World Vision started its emergency relief operations in Afghanistan in 2001 to respond to the needs arising from natural disasters and decades of conflict. Currently, World Vision is present in 2 provinces in the western region of the country, targeting the most vulnerable people such as children, internally displaced persons and the most impoverished families.

In 2018, World Vision Hong Kong contributed approximately HK$4.53 million to support 4 projects in Afghanistan, benefiting about 29,000 people.

2018 Work Highlights

Foundation Development for Young Children Project

  • Rehabilitated 14 early childhood development (ECD) centres to provide a safe learning and playing environment for pre-school children.
  • Established libraries in all 14 centres to foster a reading culture among young children.

Funding (HK$): $2,178,000; No. of Beneficiaries: 1,760

Area Integrated Programme (AIP)

  • Provided seeds, chickens and other resources to help farmers generate income and improve their livelihoods.
  • Diagnosed over 15,000 patients and provided proper treatment through mobile health team services.

Funding (HK$): $1,473,000; No. of Beneficiaries: 25,130

Psychosocial Wellbeing for Displaced Children Project

  • Trained 40 psychosocial volunteers to educate community members, benefiting 1,600 people.
  • Provided life skills training on various issues, such as handling stress and depression, for about 1,250 students in 8 schools.

Funding (HK$): $880,000; No. of Beneficiaries: 2,480

Total Funding (HK$): 4,531,000; Total No. of Beneficiaries: 29,370



Foundation Development for Young Children

Muhammad has learnt a lot at the ECD centre. “I know the alphabets and can count to ten,” he says.
Before participating in World Vision’s ECD classes, Muhammad, now 6, was a very shy and yet aggressive child.
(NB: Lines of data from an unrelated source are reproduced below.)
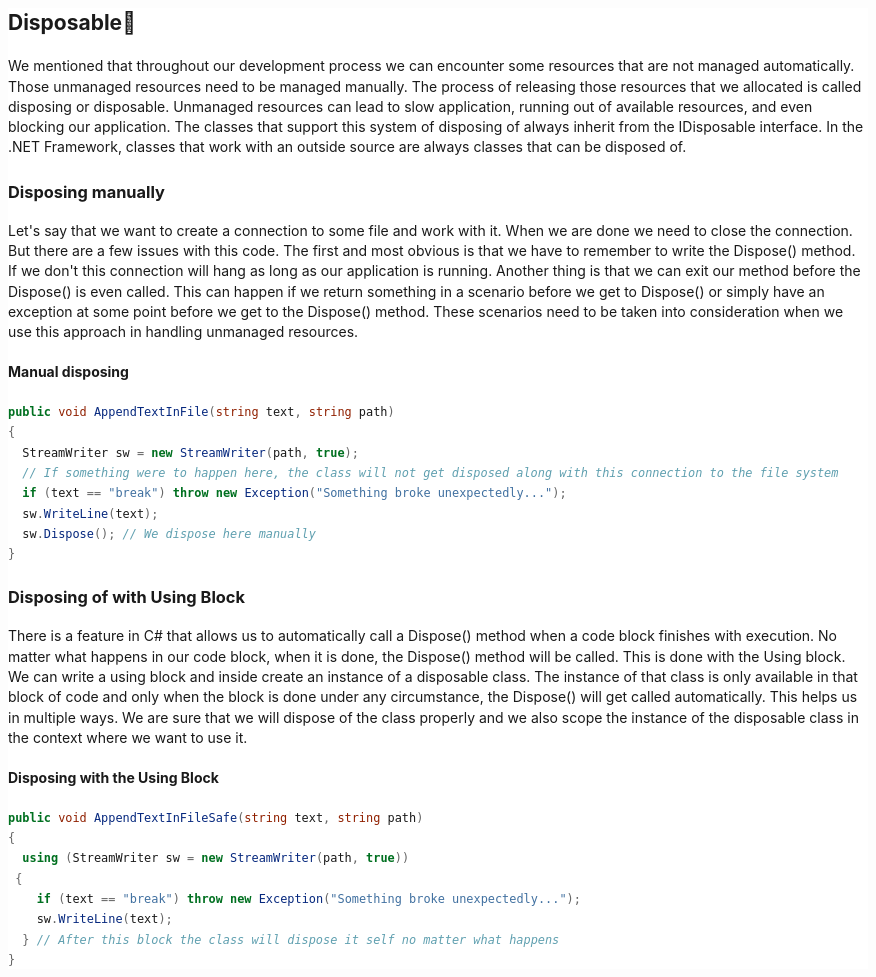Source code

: ## Disposable🔹

We mentioned that throughout our development process we can encounter some resources that are not managed automatically. Those unmanaged resources need to be managed manually. The process of releasing those resources that we allocated is called disposing or disposable. Unmanaged resources can lead to slow application, running out of available resources, and even blocking our application. The classes that support this system of disposing of always inherit from the IDisposable interface. In the .NET Framework, classes that work with an outside source are always classes that can be disposed of.

### Disposing manually

Let's say that we want to create a connection to some file and work with it. When we are done we need to close the connection. But there are a few issues with this code. The first and most obvious is that we have to remember to write the Dispose() method. If we don't this connection will hang as long as our application is running. Another thing is that we can exit our method before the Dispose() is even called. This can happen if we return something in a scenario before we get to Dispose() or simply have an exception at some point before we get to the Dispose() method. These scenarios need to be taken into consideration when we use this approach in handling unmanaged resources.

#### Manual disposing

```csharp
public void AppendTextInFile(string text, string path)
{
  StreamWriter sw = new StreamWriter(path, true);
  // If something were to happen here, the class will not get disposed along with this connection to the file system
  if (text == "break") throw new Exception("Something broke unexpectedly...");
  sw.WriteLine(text);
  sw.Dispose(); // We dispose here manually
}
```

### Disposing of with Using Block

There is a feature in C# that allows us to automatically call a Dispose() method when a code block finishes with execution. No matter what happens in our code block, when it is done, the Dispose() method will be called. This is done with the Using block. We can write a using block and inside create an instance of a disposable class. The instance of that class is only available in that block of code and only when the block is done under any circumstance, the Dispose() will get called automatically. This helps us in multiple ways. We are sure that we will dispose of the class properly and we also scope the instance of the disposable class in the context where we want to use it.

#### Disposing with the Using Block

```csharp
public void AppendTextInFileSafe(string text, string path)
{
  using (StreamWriter sw = new StreamWriter(path, true))
 {
    if (text == "break") throw new Exception("Something broke unexpectedly...");
    sw.WriteLine(text);
  } // After this block the class will dispose it self no matter what happens
}
```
However, things changed when he started attending ECD classes. This has not only changed Muhammad’s behaviour, but also benefited his family. Karima, Muhammad’s mother, only went to school for five years, before being forced to drop out and get married at 14. She would have loved to continue her education, but her husband did not allow it.

One day, when Muhammad came home from the ECD centre, he asked his parents for soap to wash his hands. “We will get sick if we do not wash our hands after playing and before our meal,” Muhammad said to his surprised parents.

“We have always been teaching our children, but that day he taught us about personal hygiene which sometimes we forget how important it is,” says Abdul Salam, Muhammad’s father.

Karima used the opportunity to ask her husband to let her go to school. He agreed, and Karima soon found a literacy class for herself near the ECD centre. She also joins parenting classes in the ECD centre three times a week. “I am so happy. Because of my child’s participation in the ECD classes, I found the opportunity to go to school as well,” says Karima.


Area Integrated Programme

After attending World Vision’s training, Zolaykha now knows how to take good care of her children.
As a child, Zolaykha never went to school and was married off when she was only 13. Though she tried her best to raise her six children in a kind and supportive way, as an illiterate woman, she sometimes struggled to encourage her children to go to school and show her love and care for them in a practical way.

Thanks to World Vision’s Area Integrated Programme, Zolaykha is able to learn about how to nurture a close relationship with her children. The programme responds to major development issues in various sectors including health, livelihood, food security, education and child protection. It also increases the knowledge and participation of parents, caregivers, teachers and community leaders on creating a safe environment for children and promoting child rights and child protection.

“Truly, such training brings happiness and effective changes into our lives,” she says. “I appreciate World Vision and wish they will conduct this training for all of those who have not yet received it.”